=== About this task ===
Without the pictures, output the lines of the material from the very first through the one that holds "2. Execute SCRCODEID".

=== Data ===
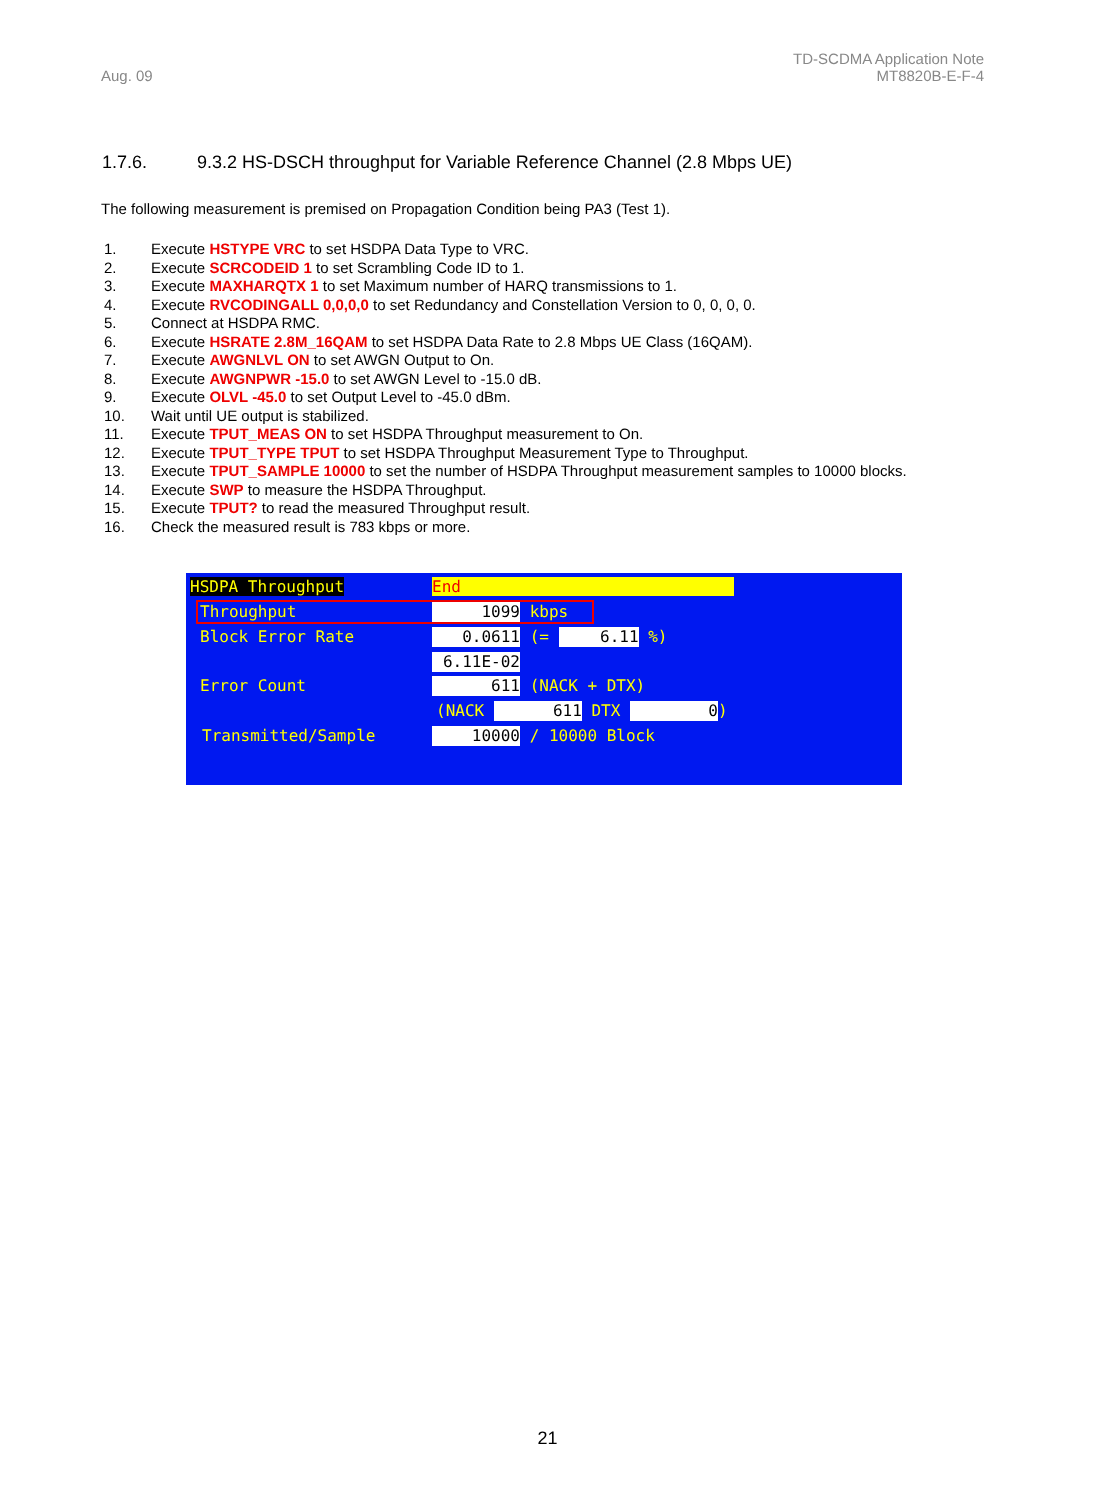Aug. 09
TD-SCDMA Application Note
MT8820B-E-F-4
1.7.6. 9.3.2 HS-DSCH throughput for Variable Reference Channel (2.8 Mbps UE)
The following measurement is premised on Propagation Condition being PA3 (Test 1).
1. Execute HSTYPE VRC to set HSDPA Data Type to VRC.
2. Execute SCRCODEID 1 to set Scrambling Code ID to 1.
3. Execute MAXHARQTX 1 to set Maximum number of HARQ transmissions to 1.
4. Execute RVCODINGALL 0,0,0,0 to set Redundancy and Constellation Version to 0, 0, 0, 0.
5. Connect at HSDPA RMC.
6. Execute HSRATE 2.8M_16QAM to set HSDPA Data Rate to 2.8 Mbps UE Class (16QAM).
7. Execute AWGNLVL ON to set AWGN Output to On.
8. Execute AWGNPWR -15.0 to set AWGN Level to -15.0 dB.
9. Execute OLVL -45.0 to set Output Level to -45.0 dBm.
10. Wait until UE output is stabilized.
11. Execute TPUT_MEAS ON to set HSDPA Throughput measurement to On.
12. Execute TPUT_TYPE TPUT to set HSDPA Throughput Measurement Type to Throughput.
13. Execute TPUT_SAMPLE 10000 to set the number of HSDPA Throughput measurement samples to 10000 blocks.
14. Execute SWP to measure the HSDPA Throughput.
15. Execute TPUT? to read the measured Throughput result.
16. Check the measured result is 783 kbps or more.
HSDPA Throughput End
Throughput 1099 kbps
Block Error Rate 0.0611 (= 6.11 %)
6.11E-02
Error Count 611 (NACK + DTX)
(NACK 611 DTX 0)
Transmitted/Sample 10000 / 10000 Block
21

=== Response to this exercise ===
Aug. 09
TD-SCDMA Application Note
MT8820B-E-F-4
1.7.6. 9.3.2 HS-DSCH throughput for Variable Reference Channel (2.8 Mbps UE)
The following measurement is premised on Propagation Condition being PA3 (Test 1).
1. Execute HSTYPE VRC to set HSDPA Data Type to VRC.
2. Execute SCRCODEID 1 to set Scrambling Code ID to 1.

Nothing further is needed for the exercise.